# New Arrivals



## dgf67 (Dec 8, 2010)

just picked up five pocket watches at a local auction very cheap with most of them needing some repair.










there was a ladys elgin










with a sterling case










a mens elgin with broken glass but running










a running waltham with a small chip in the dial










a waltham with major damage. I think this will become a parts watch.


----------



## dgf67 (Dec 8, 2010)

and last but not least.










the dial says admiral non magnetic, which would normally be on a tacy watch.










so i was a little surprised to find a hampden 21 jewel movement with gold jewel settings and train










it has a dueber case that would normally go with a hampden


----------



## Phillionaire (Jan 23, 2010)

A good haul.
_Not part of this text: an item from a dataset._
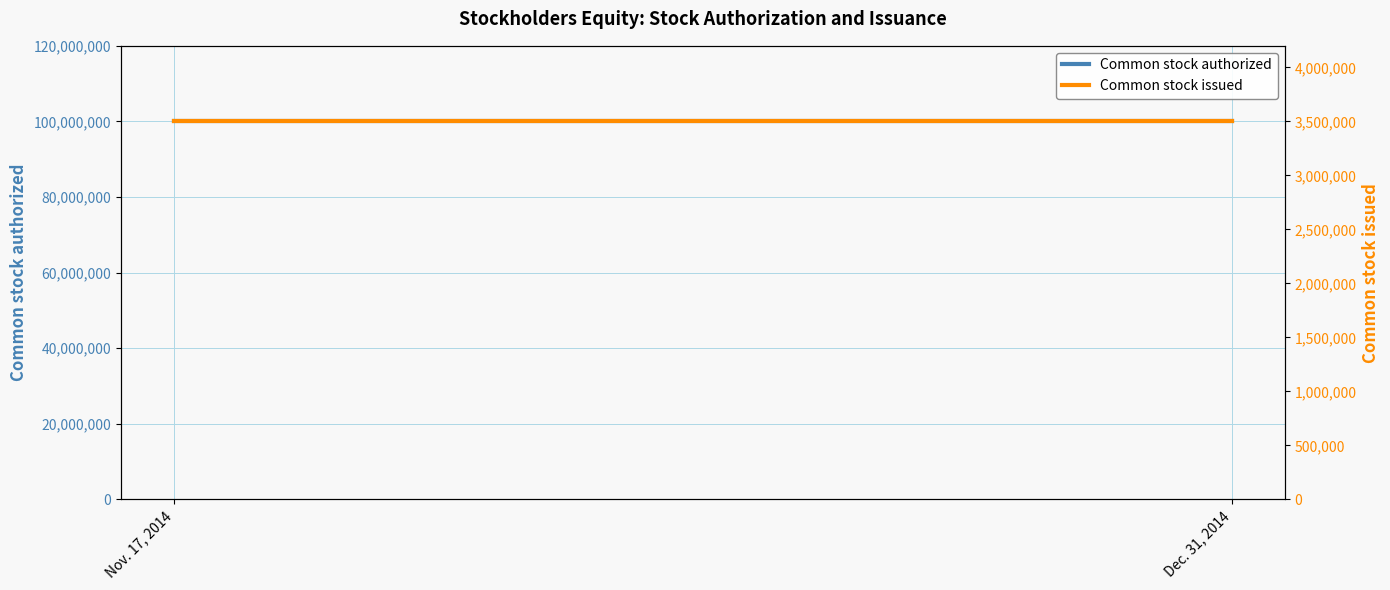

Reading left to right, list all the values displayed in this chart.

Common stock authorized: 100000000	100000000
Common stock issued: 3500000	3500000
A lot more affordable to play around with, it seems, than wristwatches.

These'll keep you out of mischief for a few hours...


----------



## dgf67 (Dec 8, 2010)

paid 35 for the lot, so at seven dollars a watch  i can play alot.


----------



## Will Fly (Apr 10, 2012)

That's a great haul for $35 - any cheap Hamilton Railroad Grade 992Bs there... (only kidding!)


----------



## dgf67 (Dec 8, 2010)

the same auction had a hamilton with a montgomery dial that went for under 100.

this lot is up for their next auction waltham,elgin and hamilton.


----------



## Will Fly (Apr 10, 2012)

I don't know about Canada, but auction prices for pocket watches over in the UK seem to be better than eBay ending prices. Even adding in the bidder's premium and shipping costs - auction payouts are around 30%-50% lower than eBay.


----------